Hi there!
I have a large list of EC numbers and would like to do a functional analysis of what they are actually doing in the cell.
For that, which would be the best/most direct method to convert each EC to a COG functional category?
I have results for KEGG pathways, but a large part of my ecs (30%) can't be mapped to any pathway, besides I get 85 different categories that I can't group myself into broader ones. Kegg modules does even worse, 83 categories, 66% of ecs not in any module. Uniprot Pathway is also bad (can't annotate 57% of the ecs, although only 48 categories).
The worse from this is that the results of KEGG/Uniprot don't match at all (the categories are very different)
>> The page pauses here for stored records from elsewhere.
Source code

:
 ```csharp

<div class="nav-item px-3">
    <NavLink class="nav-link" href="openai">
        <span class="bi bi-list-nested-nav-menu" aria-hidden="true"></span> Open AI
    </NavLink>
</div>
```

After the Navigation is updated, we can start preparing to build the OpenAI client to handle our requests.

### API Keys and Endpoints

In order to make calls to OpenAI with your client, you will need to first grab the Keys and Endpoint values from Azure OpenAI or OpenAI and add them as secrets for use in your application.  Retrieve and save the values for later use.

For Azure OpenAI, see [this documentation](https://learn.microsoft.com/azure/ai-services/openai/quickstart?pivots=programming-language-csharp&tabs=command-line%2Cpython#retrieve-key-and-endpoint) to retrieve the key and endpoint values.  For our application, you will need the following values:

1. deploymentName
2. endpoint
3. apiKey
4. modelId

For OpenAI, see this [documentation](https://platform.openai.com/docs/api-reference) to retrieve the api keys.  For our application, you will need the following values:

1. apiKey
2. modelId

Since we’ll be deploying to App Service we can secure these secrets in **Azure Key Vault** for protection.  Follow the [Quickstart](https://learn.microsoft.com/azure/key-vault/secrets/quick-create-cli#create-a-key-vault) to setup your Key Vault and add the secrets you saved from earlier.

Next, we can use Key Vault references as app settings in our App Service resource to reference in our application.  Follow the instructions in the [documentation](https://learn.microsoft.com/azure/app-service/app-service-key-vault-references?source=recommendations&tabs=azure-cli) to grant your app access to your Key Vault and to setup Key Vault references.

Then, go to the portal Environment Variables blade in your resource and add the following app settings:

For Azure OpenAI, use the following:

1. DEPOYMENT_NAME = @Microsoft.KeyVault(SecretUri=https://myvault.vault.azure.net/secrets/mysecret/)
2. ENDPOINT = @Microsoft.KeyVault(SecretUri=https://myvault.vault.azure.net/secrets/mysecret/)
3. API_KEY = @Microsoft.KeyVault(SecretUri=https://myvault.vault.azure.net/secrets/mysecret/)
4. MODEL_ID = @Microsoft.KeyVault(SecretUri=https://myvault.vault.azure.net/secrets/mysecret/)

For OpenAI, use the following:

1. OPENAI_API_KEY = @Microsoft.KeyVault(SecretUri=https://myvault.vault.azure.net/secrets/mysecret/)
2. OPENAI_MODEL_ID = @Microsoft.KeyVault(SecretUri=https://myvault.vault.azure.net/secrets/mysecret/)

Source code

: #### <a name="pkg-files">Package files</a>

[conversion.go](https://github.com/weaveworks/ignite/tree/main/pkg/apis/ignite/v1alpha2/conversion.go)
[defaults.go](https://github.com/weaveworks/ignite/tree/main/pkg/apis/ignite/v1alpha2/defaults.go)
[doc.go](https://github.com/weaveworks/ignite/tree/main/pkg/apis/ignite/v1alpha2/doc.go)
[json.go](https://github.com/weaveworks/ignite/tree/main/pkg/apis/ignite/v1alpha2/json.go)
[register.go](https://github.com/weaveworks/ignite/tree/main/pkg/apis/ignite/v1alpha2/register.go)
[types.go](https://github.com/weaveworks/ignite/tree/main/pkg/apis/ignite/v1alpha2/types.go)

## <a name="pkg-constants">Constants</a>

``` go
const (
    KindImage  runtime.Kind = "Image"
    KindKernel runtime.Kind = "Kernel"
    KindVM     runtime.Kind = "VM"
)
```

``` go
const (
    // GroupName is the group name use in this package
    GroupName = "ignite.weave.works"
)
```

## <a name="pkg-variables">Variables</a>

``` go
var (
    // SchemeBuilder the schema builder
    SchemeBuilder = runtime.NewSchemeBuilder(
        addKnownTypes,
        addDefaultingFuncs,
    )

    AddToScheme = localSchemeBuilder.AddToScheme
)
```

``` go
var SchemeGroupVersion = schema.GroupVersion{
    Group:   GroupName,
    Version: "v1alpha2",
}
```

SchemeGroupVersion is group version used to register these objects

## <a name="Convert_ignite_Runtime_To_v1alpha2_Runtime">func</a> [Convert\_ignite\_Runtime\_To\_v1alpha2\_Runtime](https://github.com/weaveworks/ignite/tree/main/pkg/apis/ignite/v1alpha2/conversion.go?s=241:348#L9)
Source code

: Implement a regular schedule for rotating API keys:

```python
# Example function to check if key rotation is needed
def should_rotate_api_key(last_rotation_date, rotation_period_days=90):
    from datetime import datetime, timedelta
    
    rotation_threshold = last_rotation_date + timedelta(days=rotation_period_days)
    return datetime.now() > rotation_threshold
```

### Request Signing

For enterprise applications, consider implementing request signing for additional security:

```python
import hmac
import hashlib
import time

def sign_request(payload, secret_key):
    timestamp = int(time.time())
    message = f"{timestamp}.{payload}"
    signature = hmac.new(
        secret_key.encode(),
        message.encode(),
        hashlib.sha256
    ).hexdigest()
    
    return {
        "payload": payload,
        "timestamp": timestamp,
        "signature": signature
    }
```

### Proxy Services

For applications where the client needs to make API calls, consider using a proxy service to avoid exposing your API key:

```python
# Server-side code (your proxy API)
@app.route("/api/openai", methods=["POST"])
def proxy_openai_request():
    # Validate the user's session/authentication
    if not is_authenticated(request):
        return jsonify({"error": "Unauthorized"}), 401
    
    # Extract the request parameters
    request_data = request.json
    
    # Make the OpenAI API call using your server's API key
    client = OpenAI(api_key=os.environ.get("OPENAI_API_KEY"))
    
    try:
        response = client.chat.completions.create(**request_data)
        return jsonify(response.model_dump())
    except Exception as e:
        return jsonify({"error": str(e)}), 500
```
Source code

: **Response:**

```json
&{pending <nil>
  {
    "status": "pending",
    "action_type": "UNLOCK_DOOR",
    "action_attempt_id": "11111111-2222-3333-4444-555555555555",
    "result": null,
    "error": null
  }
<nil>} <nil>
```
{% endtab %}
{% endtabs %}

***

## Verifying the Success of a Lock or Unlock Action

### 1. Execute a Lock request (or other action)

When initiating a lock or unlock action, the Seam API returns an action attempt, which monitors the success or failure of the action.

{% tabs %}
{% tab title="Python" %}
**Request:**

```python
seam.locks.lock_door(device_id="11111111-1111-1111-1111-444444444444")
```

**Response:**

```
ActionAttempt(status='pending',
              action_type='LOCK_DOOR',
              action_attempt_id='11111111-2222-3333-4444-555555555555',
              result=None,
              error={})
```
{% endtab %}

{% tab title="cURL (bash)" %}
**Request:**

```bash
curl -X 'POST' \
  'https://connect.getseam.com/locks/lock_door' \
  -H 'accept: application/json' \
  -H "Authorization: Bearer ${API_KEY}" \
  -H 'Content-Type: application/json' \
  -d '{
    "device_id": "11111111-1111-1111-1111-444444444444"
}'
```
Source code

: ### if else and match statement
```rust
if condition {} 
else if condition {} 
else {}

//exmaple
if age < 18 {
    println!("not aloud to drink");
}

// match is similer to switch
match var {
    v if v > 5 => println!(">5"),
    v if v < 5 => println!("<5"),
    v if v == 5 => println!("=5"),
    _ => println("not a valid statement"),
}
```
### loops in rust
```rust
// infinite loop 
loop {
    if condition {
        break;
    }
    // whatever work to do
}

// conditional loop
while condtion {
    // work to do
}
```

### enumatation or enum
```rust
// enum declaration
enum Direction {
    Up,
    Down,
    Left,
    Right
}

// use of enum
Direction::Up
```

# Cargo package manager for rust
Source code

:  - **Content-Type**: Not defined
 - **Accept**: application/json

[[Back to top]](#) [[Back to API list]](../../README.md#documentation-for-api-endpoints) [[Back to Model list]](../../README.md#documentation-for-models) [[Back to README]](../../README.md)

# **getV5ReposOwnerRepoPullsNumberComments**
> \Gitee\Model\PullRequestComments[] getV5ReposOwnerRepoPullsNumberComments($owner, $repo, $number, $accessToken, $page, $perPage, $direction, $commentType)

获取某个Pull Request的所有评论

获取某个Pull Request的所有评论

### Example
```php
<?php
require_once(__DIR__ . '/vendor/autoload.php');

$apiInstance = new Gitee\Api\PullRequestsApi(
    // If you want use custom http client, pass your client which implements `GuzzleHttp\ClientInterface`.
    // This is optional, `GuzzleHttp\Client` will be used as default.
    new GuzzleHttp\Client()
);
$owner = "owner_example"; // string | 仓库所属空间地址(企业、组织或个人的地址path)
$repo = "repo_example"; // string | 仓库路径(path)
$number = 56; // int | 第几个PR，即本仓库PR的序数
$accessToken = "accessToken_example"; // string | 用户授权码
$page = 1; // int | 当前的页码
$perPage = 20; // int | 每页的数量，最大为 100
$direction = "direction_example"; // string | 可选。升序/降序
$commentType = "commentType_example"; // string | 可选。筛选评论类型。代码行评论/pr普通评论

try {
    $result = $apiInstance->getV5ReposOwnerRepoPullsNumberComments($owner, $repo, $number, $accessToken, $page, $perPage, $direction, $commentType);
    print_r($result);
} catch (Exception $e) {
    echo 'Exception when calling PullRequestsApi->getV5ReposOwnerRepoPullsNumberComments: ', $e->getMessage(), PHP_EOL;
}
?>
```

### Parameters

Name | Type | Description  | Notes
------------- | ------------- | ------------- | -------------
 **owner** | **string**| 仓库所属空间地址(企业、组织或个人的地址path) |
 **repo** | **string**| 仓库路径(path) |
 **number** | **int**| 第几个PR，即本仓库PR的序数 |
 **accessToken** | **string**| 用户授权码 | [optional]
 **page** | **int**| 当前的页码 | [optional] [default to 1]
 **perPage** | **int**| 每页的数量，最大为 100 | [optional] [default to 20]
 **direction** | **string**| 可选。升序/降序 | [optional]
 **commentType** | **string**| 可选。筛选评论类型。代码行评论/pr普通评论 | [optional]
I would like to try COG, as the number of functional categories is smaller, and maybe I could cover more EC numbers.
Is biochemistry this diverse and unknown?? Anyone with more ideas to annotate EC numbers to biological processes/broad functions? (e.g. aminoacid metabolism, cofactor metabolism... etc)
This is a somewhat unusual problem. If you think about it in GO terms, EC numbers are mostly a subset of molecular functions (i.e. the enzymatic subset), whereas KEGG maps are closely related to biological processes. There is a reason why GO has two separate, parallel "hierarchies" for these: you cannot really map between them because it is a many-to-many relationship. This is probably also why you have a hard time trying to map EC numbers to KEGG maps. I think the best question I can ask at this stage is "why"? How have you ended up needing to do this (at best) very difficult mapping? Is there perhaps a way you can avoid it altogether?
Hi. Thank you for you comment. In fact, the only reason why I have a low coverage of ECs in KEGG pathways is just because those ECs are not in any KEGG pathway. They are, within KEGG, unknown in terms of their biological processes. The field for pathway (or module) is empty for that enzyme entry.
I am currently using BRENDA (although their SOAP access is acting terribly.)